Long-running transactions and queries
It is common and mostly unsubstantiated wisdom that long-running transactions are “bad” in MySQL — but why is that? There are two reasons that long-running transactions can cause problems for MySQL:
- Extremely old read views. A long-running transaction (especially in the default REPEATABLE READ isolation level) will have an old read view. In a write-heavy database this may require reverting the version of very many rows to very old versions. This will slow down the transaction itself and in the worst case may mean that very long-running queries in a write-heavy database can never actually complete; the longer they run the more expensive their reads get. They can spiral into performance death eventually.
- Delaying purge. Because a long-running transaction has an old (potentially very old) read view, purging of undo logs (history) for the entire system will be stalled until the transaction completes. This can cause the total size of the undo logs to grow (rather than re-using the same space over and over as it normally would), causing the system tablespace (ibdata1) to grow—and of course due to other limitations, it can’t be shrunk later.
If a very long-running transaction (or query) is needed, it’s well worth considering whether it could use dirty reads in READ UNCOMMITTED isolation level in order to avoid these problems.
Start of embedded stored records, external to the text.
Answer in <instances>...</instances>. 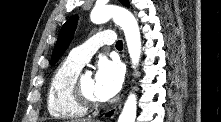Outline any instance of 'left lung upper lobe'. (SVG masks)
Masks as SVG:
<instances>
[{
	"label": "left lung upper lobe",
	"instance_id": "left-lung-upper-lobe-1",
	"mask_svg": "<svg viewBox=\"0 0 221 122\" xmlns=\"http://www.w3.org/2000/svg\"><path fill=\"white\" fill-rule=\"evenodd\" d=\"M120 2L126 7L130 6L128 0H120ZM77 21H78V16L74 15L70 17L66 21V23L62 26L50 61L51 65H54L63 55L65 50L68 48L74 36V31L77 26Z\"/></svg>",
	"mask_w": 221,
	"mask_h": 122
}]
</instances>
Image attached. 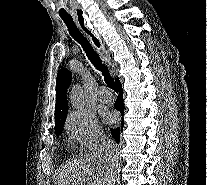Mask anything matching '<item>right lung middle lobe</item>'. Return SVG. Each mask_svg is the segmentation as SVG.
<instances>
[{
    "instance_id": "right-lung-middle-lobe-1",
    "label": "right lung middle lobe",
    "mask_w": 207,
    "mask_h": 185,
    "mask_svg": "<svg viewBox=\"0 0 207 185\" xmlns=\"http://www.w3.org/2000/svg\"><path fill=\"white\" fill-rule=\"evenodd\" d=\"M62 130H63V126L59 127V128H56L55 129L56 136H59L61 134Z\"/></svg>"
}]
</instances>
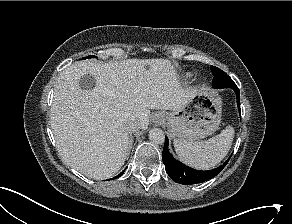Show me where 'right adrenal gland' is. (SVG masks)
I'll return each mask as SVG.
<instances>
[{
    "mask_svg": "<svg viewBox=\"0 0 292 224\" xmlns=\"http://www.w3.org/2000/svg\"><path fill=\"white\" fill-rule=\"evenodd\" d=\"M132 144H133V136H132V133H130V135H129V146H128L127 157H128L129 154H130V151H131V148H132Z\"/></svg>",
    "mask_w": 292,
    "mask_h": 224,
    "instance_id": "obj_1",
    "label": "right adrenal gland"
}]
</instances>
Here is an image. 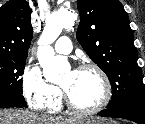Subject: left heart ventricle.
Segmentation results:
<instances>
[{
	"mask_svg": "<svg viewBox=\"0 0 145 124\" xmlns=\"http://www.w3.org/2000/svg\"><path fill=\"white\" fill-rule=\"evenodd\" d=\"M59 84L67 91L72 101L83 108L97 105L104 94L102 80L93 70H68Z\"/></svg>",
	"mask_w": 145,
	"mask_h": 124,
	"instance_id": "obj_1",
	"label": "left heart ventricle"
}]
</instances>
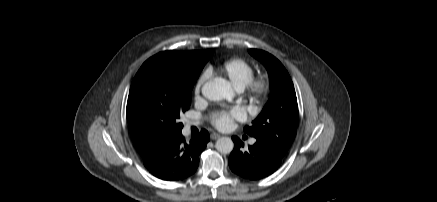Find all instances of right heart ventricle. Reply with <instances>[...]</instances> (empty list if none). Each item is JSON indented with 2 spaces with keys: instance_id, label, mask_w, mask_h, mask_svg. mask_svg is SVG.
<instances>
[{
  "instance_id": "obj_1",
  "label": "right heart ventricle",
  "mask_w": 437,
  "mask_h": 202,
  "mask_svg": "<svg viewBox=\"0 0 437 202\" xmlns=\"http://www.w3.org/2000/svg\"><path fill=\"white\" fill-rule=\"evenodd\" d=\"M226 76L237 90H243L254 76L252 65L242 58H231L216 68Z\"/></svg>"
}]
</instances>
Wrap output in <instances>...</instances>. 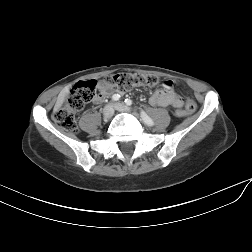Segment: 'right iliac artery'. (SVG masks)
<instances>
[{"label":"right iliac artery","mask_w":252,"mask_h":252,"mask_svg":"<svg viewBox=\"0 0 252 252\" xmlns=\"http://www.w3.org/2000/svg\"><path fill=\"white\" fill-rule=\"evenodd\" d=\"M119 98H120V95H119V94H114V95L112 96V100H113V101H118Z\"/></svg>","instance_id":"right-iliac-artery-1"}]
</instances>
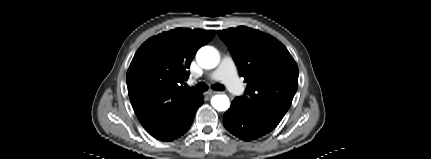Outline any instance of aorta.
<instances>
[{"instance_id":"1","label":"aorta","mask_w":431,"mask_h":159,"mask_svg":"<svg viewBox=\"0 0 431 159\" xmlns=\"http://www.w3.org/2000/svg\"><path fill=\"white\" fill-rule=\"evenodd\" d=\"M197 63L205 69L215 68L220 60L218 51L211 47L205 46L199 49L196 55ZM211 105L217 111H226L230 107L229 98L226 95H215L211 99Z\"/></svg>"}]
</instances>
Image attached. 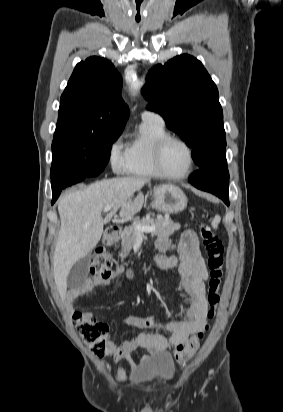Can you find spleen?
Here are the masks:
<instances>
[{"mask_svg":"<svg viewBox=\"0 0 283 412\" xmlns=\"http://www.w3.org/2000/svg\"><path fill=\"white\" fill-rule=\"evenodd\" d=\"M218 219H213L212 220V226H213V228H215V229H217V227H218Z\"/></svg>","mask_w":283,"mask_h":412,"instance_id":"spleen-1","label":"spleen"}]
</instances>
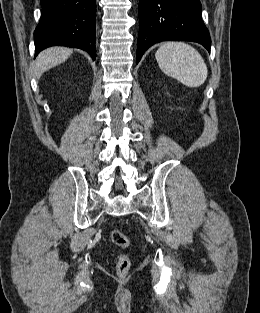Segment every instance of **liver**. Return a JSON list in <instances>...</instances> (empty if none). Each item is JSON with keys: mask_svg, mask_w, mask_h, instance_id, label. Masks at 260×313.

Deleting isn’t really deleting
Whenever a record is deleted, other transactions may still need to see the record as it existed, due to transaction isolation. If, upon delete, the record was immediately removed from the index, other transactions wouldn’t be able to find it, and thus would also not be able to find its reference to the previous record version they may need. (Keep in mind that any number of transactions may see the record in any number of versions, so five different transactions may see up to five separate versions of the record.) In order to handle this, DELETE doesn’t actually delete anything: instead it delete marks the record, flipping a “deleted” flag on.
Global history and purge operations
In addition to every record having a reference to its previous version, there is also a global view of the history of the entire database, called the “history list”. As each transaction is committed, its history is linked into this global history list in transaction serialization (commit) order. The history list is used primarily for cleaning up after a transaction, once no existing read view still needs its history (all other transactions have completed).
In the background, InnoDB runs a continuous “purge” process which is responsible for two things:
- Actually deleting delete-marked records2, if the current version of the record in the index at the time of purge is still delete-marked and bears the same transaction ID. (That is, the record hasn’t been re-inserted.)
- Freeing undo log pages and unlinking them from the global history list to make them available for re-use.
InnoDB exposes the total amount of history present in the system as a “History list length”, which can be seen in SHOW ENGINE INNODB STATUS. This is the count of all database modifications present in the undo logs, in units of records.
Next, the physical structure of the undo logs, undo records, and history will be examined.
1 Note that InnoDB does not start a transaction internally when a BEGIN or START TRANSACTION is issued; this happens only after the first read, or immediately if START TRANSACTION WITH CONSISTENT SNAPSHOT is executed.
2 Of course actually deleting the record still doesn’t actually delete it — it just links the record into a “garbage” list, where record space may be reused. However nothing is guaranteed to be really removed from a page until the page is re-organized.